About this exercise →
Return nothing but the lines from the one with "thumb cmc: (103, 730)" through the one with "pinky tip: (527, 168)" in the data below, word for word and without pictures.

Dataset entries
══════
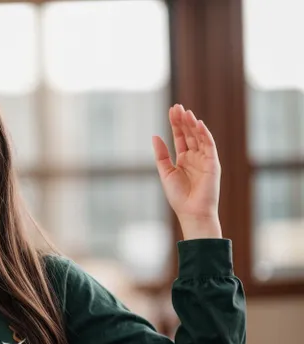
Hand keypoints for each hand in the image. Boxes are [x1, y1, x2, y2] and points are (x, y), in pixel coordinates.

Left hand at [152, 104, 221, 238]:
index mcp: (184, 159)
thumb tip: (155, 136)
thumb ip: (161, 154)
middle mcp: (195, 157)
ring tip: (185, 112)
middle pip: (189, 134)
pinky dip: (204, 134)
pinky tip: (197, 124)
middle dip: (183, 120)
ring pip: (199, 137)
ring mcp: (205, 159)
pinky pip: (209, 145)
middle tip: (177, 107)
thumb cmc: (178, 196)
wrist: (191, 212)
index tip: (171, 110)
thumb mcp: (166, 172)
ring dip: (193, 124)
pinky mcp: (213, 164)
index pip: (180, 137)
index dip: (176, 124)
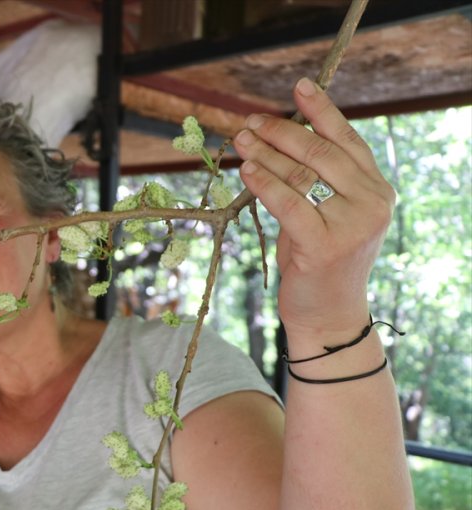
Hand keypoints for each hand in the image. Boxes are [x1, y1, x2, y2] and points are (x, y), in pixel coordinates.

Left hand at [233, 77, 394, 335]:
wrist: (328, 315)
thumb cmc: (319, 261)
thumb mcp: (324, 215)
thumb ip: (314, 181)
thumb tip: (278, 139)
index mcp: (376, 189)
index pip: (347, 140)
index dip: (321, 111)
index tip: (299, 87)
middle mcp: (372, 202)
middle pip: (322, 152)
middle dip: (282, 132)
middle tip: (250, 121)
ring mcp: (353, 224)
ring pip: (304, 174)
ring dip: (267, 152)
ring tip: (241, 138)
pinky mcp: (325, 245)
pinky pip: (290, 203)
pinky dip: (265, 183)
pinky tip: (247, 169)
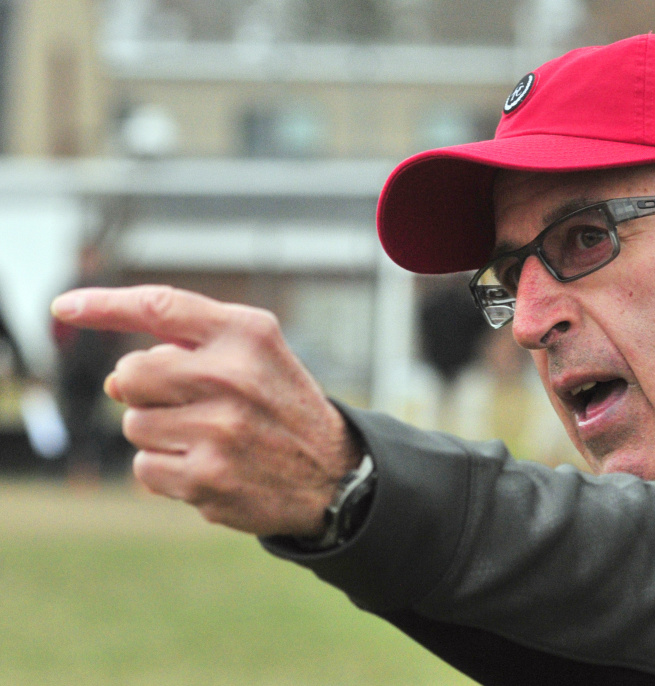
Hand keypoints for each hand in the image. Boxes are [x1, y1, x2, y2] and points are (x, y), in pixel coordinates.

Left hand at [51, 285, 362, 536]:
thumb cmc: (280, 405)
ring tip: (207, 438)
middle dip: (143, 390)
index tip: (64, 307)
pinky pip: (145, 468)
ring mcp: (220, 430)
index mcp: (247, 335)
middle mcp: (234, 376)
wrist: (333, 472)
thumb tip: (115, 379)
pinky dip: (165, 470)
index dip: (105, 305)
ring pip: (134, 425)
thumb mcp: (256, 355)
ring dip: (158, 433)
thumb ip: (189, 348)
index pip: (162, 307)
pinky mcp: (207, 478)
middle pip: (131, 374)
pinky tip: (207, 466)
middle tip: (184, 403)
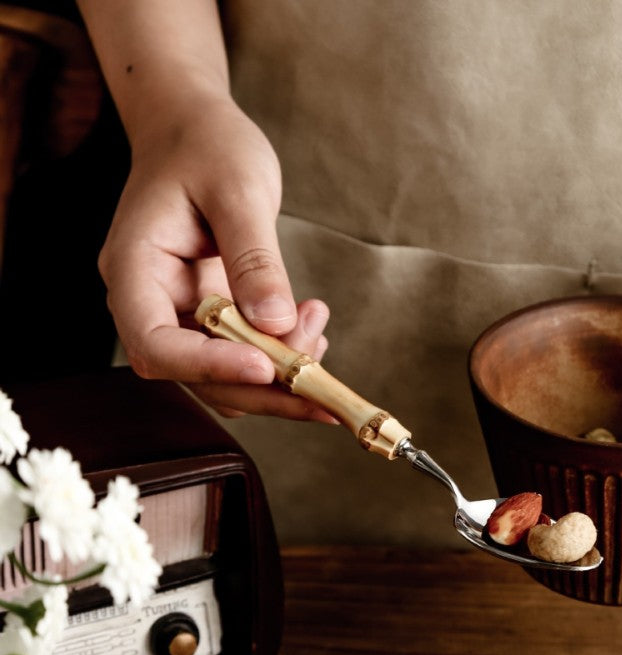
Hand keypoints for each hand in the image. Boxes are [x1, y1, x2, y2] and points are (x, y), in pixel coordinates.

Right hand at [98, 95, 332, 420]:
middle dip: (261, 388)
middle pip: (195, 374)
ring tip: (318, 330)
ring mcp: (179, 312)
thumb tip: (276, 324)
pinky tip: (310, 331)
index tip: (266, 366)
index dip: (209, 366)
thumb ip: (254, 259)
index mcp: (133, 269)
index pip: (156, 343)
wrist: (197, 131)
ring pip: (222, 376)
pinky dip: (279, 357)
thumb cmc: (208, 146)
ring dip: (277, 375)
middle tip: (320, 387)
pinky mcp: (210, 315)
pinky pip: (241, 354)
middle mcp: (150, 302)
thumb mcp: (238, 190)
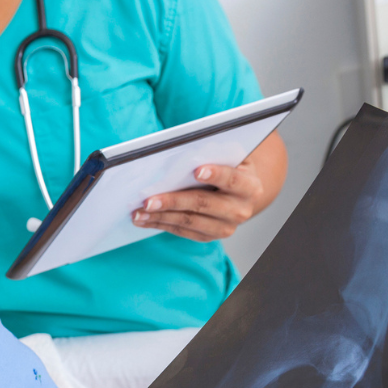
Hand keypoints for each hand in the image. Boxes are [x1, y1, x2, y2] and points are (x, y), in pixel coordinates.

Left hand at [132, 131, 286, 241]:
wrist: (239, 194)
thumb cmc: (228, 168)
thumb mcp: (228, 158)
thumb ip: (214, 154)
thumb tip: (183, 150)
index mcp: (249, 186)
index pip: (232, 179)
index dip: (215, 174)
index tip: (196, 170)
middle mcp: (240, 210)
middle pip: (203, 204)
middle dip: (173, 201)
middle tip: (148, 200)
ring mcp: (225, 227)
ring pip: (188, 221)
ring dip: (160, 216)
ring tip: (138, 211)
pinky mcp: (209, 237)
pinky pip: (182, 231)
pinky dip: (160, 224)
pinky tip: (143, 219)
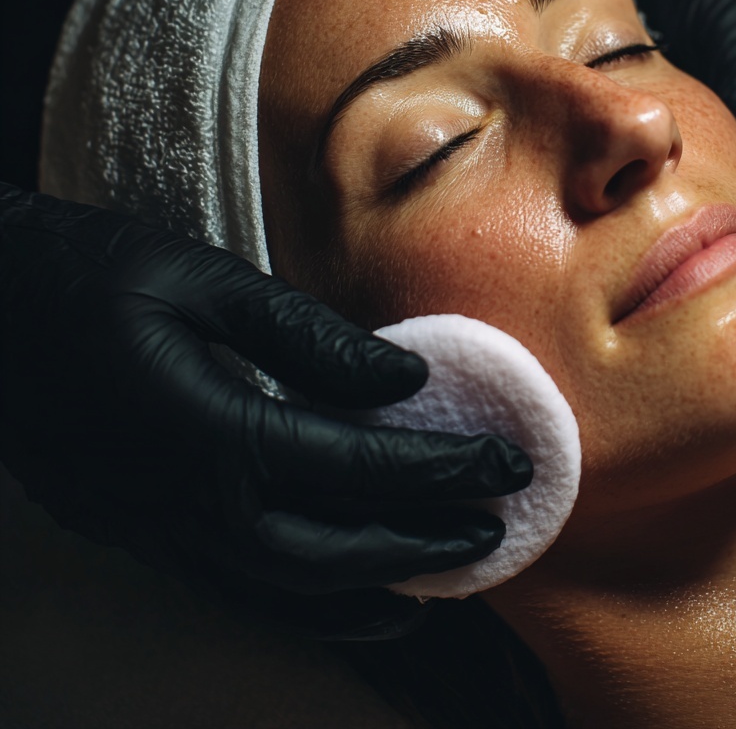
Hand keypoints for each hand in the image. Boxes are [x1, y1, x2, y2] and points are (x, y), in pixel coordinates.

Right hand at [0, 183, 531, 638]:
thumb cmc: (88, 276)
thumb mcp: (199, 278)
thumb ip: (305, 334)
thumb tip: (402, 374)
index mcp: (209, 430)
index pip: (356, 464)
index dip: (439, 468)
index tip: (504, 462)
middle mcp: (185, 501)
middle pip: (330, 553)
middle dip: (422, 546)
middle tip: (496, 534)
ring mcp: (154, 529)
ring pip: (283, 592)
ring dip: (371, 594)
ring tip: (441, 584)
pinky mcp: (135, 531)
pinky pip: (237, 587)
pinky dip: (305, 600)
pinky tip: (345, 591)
══════
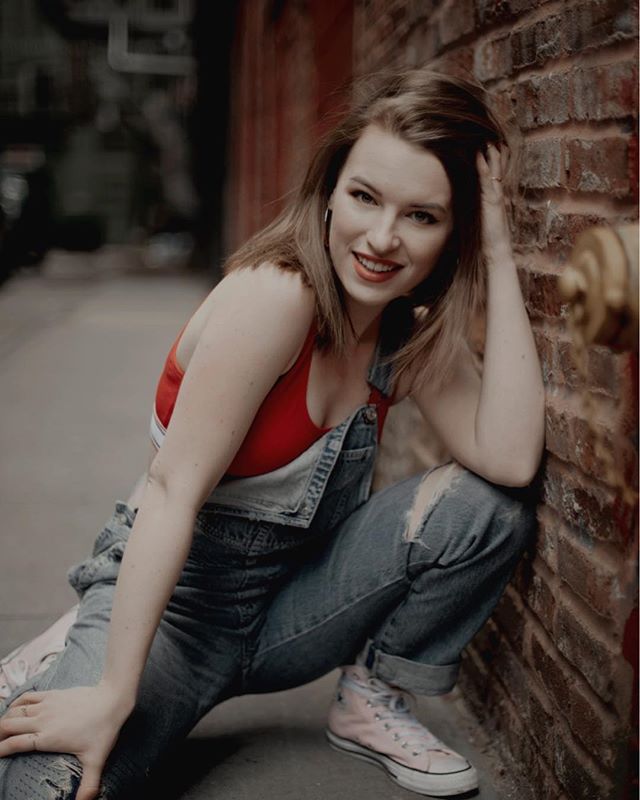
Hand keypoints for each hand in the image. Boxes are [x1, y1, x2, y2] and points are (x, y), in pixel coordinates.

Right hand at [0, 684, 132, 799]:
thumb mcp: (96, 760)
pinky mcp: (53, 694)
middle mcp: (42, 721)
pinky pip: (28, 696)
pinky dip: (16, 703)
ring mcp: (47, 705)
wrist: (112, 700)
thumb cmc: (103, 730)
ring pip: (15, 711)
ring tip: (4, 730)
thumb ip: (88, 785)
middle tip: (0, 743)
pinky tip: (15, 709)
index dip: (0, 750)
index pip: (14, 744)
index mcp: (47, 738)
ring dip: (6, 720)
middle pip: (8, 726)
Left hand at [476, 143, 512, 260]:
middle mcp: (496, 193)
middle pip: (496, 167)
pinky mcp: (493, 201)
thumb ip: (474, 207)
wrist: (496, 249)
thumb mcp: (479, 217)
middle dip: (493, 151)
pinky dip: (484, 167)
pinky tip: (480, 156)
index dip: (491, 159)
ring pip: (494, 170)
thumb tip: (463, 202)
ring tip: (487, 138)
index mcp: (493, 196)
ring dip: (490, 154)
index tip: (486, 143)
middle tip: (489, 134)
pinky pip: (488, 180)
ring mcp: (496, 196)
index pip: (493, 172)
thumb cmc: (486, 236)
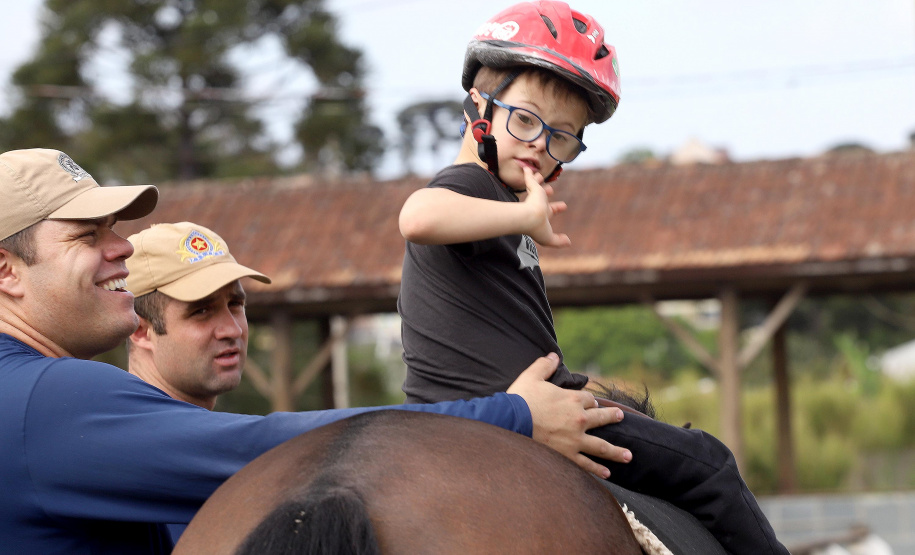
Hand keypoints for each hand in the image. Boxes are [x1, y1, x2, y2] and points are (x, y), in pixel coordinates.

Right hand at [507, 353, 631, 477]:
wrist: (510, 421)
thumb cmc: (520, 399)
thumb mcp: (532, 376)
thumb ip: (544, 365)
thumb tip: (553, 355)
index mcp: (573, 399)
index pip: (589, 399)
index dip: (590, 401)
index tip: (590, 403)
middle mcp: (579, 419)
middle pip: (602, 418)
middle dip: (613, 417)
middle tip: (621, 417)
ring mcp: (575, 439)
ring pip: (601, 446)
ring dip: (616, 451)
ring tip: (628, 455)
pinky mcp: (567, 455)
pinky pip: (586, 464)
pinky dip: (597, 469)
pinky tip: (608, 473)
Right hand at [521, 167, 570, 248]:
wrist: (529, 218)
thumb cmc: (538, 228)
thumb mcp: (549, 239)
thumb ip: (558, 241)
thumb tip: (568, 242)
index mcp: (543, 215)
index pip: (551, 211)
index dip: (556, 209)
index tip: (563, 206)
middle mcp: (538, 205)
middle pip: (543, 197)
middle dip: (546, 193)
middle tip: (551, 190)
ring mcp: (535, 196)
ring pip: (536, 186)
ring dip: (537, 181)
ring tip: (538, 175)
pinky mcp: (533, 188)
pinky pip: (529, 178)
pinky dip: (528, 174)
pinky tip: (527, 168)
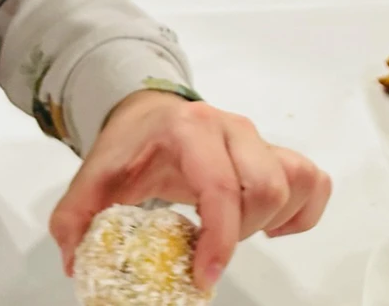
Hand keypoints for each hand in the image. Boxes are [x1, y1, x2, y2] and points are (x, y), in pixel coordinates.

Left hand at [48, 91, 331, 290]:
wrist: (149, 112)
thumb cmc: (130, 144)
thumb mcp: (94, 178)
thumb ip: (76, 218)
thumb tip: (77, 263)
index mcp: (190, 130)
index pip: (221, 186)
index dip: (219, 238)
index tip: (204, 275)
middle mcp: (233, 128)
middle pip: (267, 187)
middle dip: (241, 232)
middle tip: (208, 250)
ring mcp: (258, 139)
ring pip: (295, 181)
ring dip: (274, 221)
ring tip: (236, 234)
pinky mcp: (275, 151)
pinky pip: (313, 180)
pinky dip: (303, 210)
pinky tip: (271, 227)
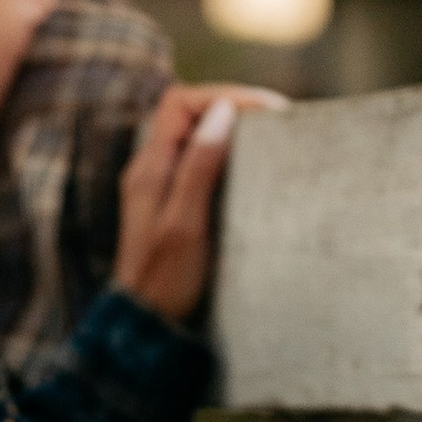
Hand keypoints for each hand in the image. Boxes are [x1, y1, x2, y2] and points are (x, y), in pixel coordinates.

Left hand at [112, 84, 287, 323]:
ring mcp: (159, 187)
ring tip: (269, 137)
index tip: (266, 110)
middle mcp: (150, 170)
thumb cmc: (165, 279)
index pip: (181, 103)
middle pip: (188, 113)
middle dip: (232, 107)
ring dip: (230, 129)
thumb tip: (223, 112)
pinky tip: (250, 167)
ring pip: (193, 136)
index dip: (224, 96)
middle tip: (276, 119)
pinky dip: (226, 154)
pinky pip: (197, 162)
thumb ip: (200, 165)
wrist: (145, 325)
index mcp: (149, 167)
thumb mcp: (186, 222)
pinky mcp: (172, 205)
══════
Task output →
thumb cmc: (103, 730)
ring pip: (15, 711)
ring tip: (4, 730)
thumb ip: (88, 785)
middle tip: (0, 743)
pinky tip: (15, 709)
index dip: (0, 750)
index pip: (14, 744)
index mcp: (47, 738)
ring dip: (6, 720)
middle pip: (8, 726)
Left hand at [476, 143, 512, 260]:
middle mcp: (496, 193)
middle pip: (496, 167)
pinky mcp: (493, 201)
thumb ip: (474, 207)
wrist: (496, 249)
thumb mcp: (479, 217)
middle dip: (493, 151)
pinky dip: (484, 167)
pinky tip: (480, 156)
index dip: (491, 159)
ring pip: (494, 170)
thumb tip: (463, 202)
ring tip: (487, 138)
index mcp: (493, 196)
ring dip: (490, 154)
index tip: (486, 143)
middle tip: (489, 134)
pinky pip: (488, 180)
ring mcp: (496, 196)
index pip: (493, 172)
thumb cmc: (486, 236)
Hand keypoints for each hand in the image. Boxes are [x1, y1, x2, y2] and points are (x, y), in pixel coordinates.

Right hand at [507, 353, 631, 477]:
wrist: (510, 421)
thumb cmc: (520, 399)
thumb mcp: (532, 376)
thumb ip: (544, 365)
thumb tip: (553, 355)
index mcp: (573, 399)
index pip: (589, 399)
index dip: (590, 401)
index tip: (590, 403)
middle mcp: (579, 419)
middle pip: (602, 418)
middle dip: (613, 417)
middle tip: (621, 417)
ring mcp: (575, 439)
ring pip: (601, 446)
ring dip: (616, 451)
ring tip: (628, 455)
pinky mcp: (567, 455)
pinky pip: (586, 464)
pinky dip: (597, 469)
pinky tip: (608, 473)
Right hand at [521, 167, 570, 248]:
wrist: (529, 218)
thumb cmc: (538, 228)
thumb mcp: (549, 239)
thumb ip: (558, 241)
thumb tip: (568, 242)
index mcp: (543, 215)
index pip: (551, 211)
index dip: (556, 209)
index tip: (563, 206)
middle mcp: (538, 205)
middle pip: (543, 197)
middle dip: (546, 193)
middle tip: (551, 190)
ring mcp: (535, 196)
ring pip: (536, 186)
ring dip: (537, 181)
ring tip: (538, 175)
pinky mcp: (533, 188)
pinky pip: (529, 178)
pinky dip: (528, 174)
pinky tip: (527, 168)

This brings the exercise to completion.